Elle était à pied et parlait avec volubilité à un homme qui tenait la bride de la mule en riant de son récit.

« Quoi ! c’est vous, Raybaud ? s’écria Jacques tout à fait déconcerté.

— Moi-même, mon petit Jacques… où est-il ce fameux mousse qui n’ose pas descendre ?

— Là haut, sur la grosse branche qui remue ; sans ma main foulée, je l’aurais vite rejoint.

— Eh ! pécaïre ! j’en suis sûr !… mais de la main qui vous reste vous avez fait tout à l’heure de mauvaise besogne. »
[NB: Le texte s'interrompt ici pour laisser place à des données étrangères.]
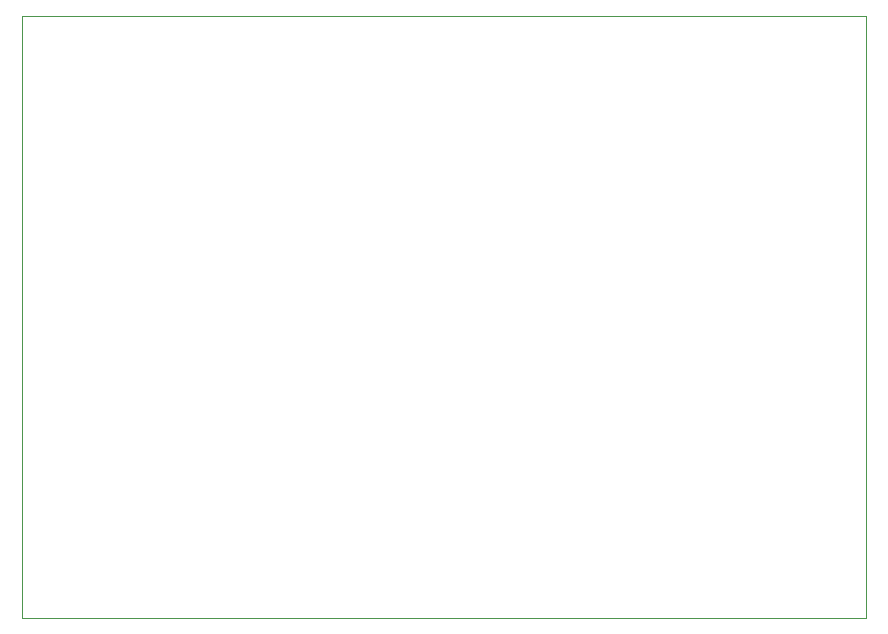
<source format=gbr>
%TF.GenerationSoftware,KiCad,Pcbnew,7.0.9-7.0.9~ubuntu20.04.1*%
%TF.CreationDate,2023-12-27T13:11:39+01:00*%
%TF.ProjectId,6303X_SDIP_Addon,36333033-585f-4534-9449-505f4164646f,rev?*%
%TF.SameCoordinates,Original*%
%TF.FileFunction,Profile,NP*%
%FSLAX46Y46*%
G04 Gerber Fmt 4.6, Leading zero omitted, Abs format (unit mm)*
G04 Created by KiCad (PCBNEW 7.0.9-7.0.9~ubuntu20.04.1) date 2023-12-27 13:11:39*
%MOMM*%
%LPD*%
G01*
G04 APERTURE LIST*
%TA.AperFunction,Profile*%
%ADD10C,0.100000*%
%TD*%
G04 APERTURE END LIST*
D10*
X159500000Y-34500000D02*
X231000000Y-34500000D01*
X231000000Y-85500000D01*
X159500000Y-85500000D01*
X159500000Y-34500000D01*
M02*

</source>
D’un geste désapprobateur, Raybaud désigna la baguette que l’enfant n’avait pas lâchée. Puis, sans attendre que celui-ci eût trouvé une excuse, souple comme un jeune homme, il arriva, en quelques secondes, à la hauteur où le poltron continuait à se morfondre :

« Il faut donc venir vous chercher, dit-il ; vite, nous n’allons pas dormir ici. »

Son ton de bref commandement n’admettait pas de réplique, aussi, Philippe suivit-il avec docilité ses avis. Les deux spectateurs qui, d’en bas, observaient ses mouvements, le virent descendre de branche en branche et arriver à terre en poussant un grand soupir de soulagement.
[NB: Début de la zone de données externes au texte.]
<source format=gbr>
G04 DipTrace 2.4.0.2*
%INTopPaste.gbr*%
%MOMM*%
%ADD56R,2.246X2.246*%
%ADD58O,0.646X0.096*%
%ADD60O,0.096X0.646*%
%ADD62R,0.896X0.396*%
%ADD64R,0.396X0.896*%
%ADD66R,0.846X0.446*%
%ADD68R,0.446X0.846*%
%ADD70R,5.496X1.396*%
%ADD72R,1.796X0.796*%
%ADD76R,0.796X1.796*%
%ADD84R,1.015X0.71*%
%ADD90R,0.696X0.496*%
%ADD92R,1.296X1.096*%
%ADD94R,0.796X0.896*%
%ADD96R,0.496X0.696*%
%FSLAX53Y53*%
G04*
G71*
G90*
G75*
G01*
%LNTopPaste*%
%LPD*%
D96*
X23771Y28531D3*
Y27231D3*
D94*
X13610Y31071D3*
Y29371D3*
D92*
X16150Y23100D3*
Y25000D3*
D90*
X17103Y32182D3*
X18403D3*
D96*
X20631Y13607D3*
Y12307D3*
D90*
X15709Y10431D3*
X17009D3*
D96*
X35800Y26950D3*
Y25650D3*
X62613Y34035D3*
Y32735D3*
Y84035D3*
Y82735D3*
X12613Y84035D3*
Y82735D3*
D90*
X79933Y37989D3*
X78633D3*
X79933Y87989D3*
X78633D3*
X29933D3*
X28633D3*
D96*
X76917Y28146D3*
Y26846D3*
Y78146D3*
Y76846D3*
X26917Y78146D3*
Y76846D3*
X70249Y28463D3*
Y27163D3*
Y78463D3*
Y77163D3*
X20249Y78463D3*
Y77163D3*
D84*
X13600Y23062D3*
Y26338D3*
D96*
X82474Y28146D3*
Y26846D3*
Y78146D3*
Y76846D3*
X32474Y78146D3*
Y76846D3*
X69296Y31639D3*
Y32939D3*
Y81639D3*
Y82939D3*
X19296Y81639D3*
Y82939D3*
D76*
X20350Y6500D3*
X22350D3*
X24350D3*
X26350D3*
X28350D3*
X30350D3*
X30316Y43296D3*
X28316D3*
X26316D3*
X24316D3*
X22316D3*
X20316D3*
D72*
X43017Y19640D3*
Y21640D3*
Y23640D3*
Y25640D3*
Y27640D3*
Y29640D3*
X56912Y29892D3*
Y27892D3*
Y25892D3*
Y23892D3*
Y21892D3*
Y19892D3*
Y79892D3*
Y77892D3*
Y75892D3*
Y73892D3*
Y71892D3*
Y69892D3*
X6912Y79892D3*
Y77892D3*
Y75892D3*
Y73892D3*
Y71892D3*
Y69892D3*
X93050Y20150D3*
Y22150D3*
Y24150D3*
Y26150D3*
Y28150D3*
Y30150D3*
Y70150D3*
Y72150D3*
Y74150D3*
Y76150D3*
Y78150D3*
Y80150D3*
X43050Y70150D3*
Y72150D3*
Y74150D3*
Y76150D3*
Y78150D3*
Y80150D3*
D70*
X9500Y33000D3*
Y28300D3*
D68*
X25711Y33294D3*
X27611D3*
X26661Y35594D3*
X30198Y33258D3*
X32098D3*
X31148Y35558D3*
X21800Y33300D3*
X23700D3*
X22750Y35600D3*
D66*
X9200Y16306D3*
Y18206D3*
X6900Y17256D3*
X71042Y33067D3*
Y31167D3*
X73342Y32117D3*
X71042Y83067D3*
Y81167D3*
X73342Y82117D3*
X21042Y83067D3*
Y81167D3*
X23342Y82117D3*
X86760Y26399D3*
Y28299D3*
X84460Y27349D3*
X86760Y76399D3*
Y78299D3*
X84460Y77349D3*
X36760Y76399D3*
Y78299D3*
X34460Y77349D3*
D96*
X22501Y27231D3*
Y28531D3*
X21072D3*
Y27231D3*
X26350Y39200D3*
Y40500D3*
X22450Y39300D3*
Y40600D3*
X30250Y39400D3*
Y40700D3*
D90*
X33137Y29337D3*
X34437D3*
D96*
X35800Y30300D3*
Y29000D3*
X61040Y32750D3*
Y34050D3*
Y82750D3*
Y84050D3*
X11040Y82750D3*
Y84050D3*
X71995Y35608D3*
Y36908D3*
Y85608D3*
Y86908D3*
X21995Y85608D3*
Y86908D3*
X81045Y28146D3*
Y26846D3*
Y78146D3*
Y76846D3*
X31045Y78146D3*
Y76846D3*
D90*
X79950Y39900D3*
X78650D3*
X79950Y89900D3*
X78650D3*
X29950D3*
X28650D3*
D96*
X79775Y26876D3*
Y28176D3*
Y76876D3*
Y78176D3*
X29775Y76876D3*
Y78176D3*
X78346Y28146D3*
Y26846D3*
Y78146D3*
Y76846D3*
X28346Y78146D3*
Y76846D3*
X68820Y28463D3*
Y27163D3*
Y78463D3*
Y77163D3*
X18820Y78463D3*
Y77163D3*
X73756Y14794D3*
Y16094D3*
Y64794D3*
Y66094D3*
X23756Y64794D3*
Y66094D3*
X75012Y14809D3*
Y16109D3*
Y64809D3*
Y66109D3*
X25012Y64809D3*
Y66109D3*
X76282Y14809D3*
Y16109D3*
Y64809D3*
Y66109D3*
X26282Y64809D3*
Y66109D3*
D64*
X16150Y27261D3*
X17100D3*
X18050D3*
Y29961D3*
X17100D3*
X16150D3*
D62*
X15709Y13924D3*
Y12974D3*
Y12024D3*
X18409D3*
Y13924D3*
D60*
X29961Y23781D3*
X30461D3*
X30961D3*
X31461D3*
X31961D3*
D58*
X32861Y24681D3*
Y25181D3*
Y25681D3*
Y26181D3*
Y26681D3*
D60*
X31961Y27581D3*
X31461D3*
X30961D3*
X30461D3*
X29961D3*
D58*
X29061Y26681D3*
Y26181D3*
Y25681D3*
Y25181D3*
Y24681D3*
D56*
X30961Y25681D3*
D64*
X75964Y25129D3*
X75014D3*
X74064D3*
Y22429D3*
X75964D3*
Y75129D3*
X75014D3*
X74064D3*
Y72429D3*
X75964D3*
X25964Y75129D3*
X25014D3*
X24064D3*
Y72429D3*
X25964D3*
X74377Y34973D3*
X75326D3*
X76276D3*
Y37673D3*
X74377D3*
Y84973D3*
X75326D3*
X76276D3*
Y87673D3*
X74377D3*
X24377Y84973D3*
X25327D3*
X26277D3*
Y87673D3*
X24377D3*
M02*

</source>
L’instant d’après le cerf-volant décroché par Raybaud vint s’abattre à leurs pieds. Lorsque le vieux marin arriva à son tour au bas de l’arbre, il trouva les deux amis en train de le reployer pour le replacer dans l’étui de bambou. Irène, qu’ils affectaient de ne pas voir, les regardait en silence.

« Merci, Raybaud, dit Jacques, vous nous avez rendu un fameux service.
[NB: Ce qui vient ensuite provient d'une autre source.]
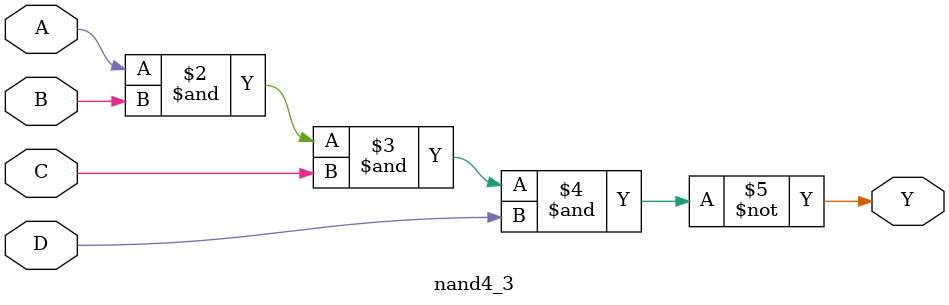
<source format=sv>
module nand4_3 (input wire A, input wire B, input wire C, input wire D, output reg Y);
    always @ (A or B or C or D)
        Y = ~(A & B & C & D);  // 4-input NAND gate with procedural logic
endmodule
</source>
Certainement, reprit Philippe, je ne comprends pas comment cela se fait, moi qui ne crains rien, j’hésitais un peu à descendre ! »

Le vieux marin se mit à rire :

« Non, non, vous n’hésitiez pas, vous restiez bel et bien sur votre perchoir !… À votre âge, lorsque le vent soufflait en tempête et que notre navire roulait comme une coquille de noix, je montais sans sourciller en haut du grand mât et personne ne venait m’y chercher… Mais, vraiment, c’est Mlle Irène qui vous a rendu service : J’achevais de fumer ma pipe avant d’entrer sous bois où les étincelles sont si dangereuses ; sans elle je ne vous aurais pas trouvés et nous serions loin maintenant. »

Les deux garçons se regardèrent d’un air contraint, il était clair que ni l’un ni l’autre ne voulait remercier la fillette :

« Bah ! fit Jacques, d’un ton léger, c’est vous qui êtes monté dans le châtaignier, je ne connais que ça, moi !… Au revoir père Raybaud, bonne promenade ! »

Il jeta un coup d’œil d’intelligence à son camarade et tous deux s’éloignèrent lestement.